(DATA EXTRACT)

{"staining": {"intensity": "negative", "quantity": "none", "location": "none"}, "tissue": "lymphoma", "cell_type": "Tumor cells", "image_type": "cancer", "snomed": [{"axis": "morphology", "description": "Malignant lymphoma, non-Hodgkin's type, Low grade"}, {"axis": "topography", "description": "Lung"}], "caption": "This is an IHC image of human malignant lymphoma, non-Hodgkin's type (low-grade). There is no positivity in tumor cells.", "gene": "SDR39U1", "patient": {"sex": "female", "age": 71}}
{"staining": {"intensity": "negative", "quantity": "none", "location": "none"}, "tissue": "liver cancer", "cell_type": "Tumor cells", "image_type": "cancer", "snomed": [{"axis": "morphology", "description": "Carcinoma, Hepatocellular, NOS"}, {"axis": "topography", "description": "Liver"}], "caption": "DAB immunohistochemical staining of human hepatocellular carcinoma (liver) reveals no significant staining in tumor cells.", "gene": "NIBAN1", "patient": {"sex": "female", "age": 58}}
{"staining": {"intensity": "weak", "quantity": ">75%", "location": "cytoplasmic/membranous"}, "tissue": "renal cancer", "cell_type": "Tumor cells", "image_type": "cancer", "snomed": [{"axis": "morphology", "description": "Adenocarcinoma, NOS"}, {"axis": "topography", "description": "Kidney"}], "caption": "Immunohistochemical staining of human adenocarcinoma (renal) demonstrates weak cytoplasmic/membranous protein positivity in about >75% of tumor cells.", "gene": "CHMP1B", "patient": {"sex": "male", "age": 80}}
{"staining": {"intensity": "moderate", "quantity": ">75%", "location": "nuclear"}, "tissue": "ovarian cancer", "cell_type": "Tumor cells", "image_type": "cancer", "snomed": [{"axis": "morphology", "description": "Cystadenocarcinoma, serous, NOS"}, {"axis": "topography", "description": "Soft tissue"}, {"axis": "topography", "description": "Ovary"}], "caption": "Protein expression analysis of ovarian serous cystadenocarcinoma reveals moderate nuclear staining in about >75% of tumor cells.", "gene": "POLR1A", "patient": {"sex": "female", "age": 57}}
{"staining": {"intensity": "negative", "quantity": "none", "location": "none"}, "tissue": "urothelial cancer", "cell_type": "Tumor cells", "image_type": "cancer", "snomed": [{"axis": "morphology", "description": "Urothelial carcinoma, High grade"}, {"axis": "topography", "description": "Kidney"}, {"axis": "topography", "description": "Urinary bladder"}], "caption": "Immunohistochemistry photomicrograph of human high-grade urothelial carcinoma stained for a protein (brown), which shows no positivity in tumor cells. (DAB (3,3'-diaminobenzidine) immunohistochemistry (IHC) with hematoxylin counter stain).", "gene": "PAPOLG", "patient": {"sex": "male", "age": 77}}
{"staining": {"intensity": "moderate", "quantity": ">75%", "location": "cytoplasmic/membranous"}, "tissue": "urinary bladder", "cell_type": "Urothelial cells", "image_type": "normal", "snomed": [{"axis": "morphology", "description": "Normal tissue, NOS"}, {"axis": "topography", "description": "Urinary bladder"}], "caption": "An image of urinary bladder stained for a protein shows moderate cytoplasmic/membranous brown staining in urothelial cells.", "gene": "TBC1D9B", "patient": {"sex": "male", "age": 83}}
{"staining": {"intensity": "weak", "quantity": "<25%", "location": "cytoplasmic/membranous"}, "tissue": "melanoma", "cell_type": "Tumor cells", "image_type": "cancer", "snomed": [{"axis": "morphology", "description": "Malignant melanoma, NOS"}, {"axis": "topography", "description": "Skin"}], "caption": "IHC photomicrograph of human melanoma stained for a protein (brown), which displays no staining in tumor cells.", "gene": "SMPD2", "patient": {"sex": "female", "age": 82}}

(End DATA EXTRACT)

Repeat only what lies between the first line of the data and the line containing "of human hepatocellular", both of those lines included, exactly as it stands.

__PROBLEM SOLUTION__.
{"staining": {"intensity": "negative", "quantity": "none", "location": "none"}, "tissue": "lymphoma", "cell_type": "Tumor cells", "image_type": "cancer", "snomed": [{"axis": "morphology", "description": "Malignant lymphoma, non-Hodgkin's type, Low grade"}, {"axis": "topography", "description": "Lung"}], "caption": "This is an IHC image of human malignant lymphoma, non-Hodgkin's type (low-grade). There is no positivity in tumor cells.", "gene": "SDR39U1", "patient": {"sex": "female", "age": 71}}
{"staining": {"intensity": "negative", "quantity": "none", "location": "none"}, "tissue": "liver cancer", "cell_type": "Tumor cells", "image_type": "cancer", "snomed": [{"axis": "morphology", "description": "Carcinoma, Hepatocellular, NOS"}, {"axis": "topography", "description": "Liver"}], "caption": "DAB immunohistochemical staining of human hepatocellular carcinoma (liver) reveals no significant staining in tumor cells.", "gene": "NIBAN1", "patient": {"sex": "female", "age": 58}}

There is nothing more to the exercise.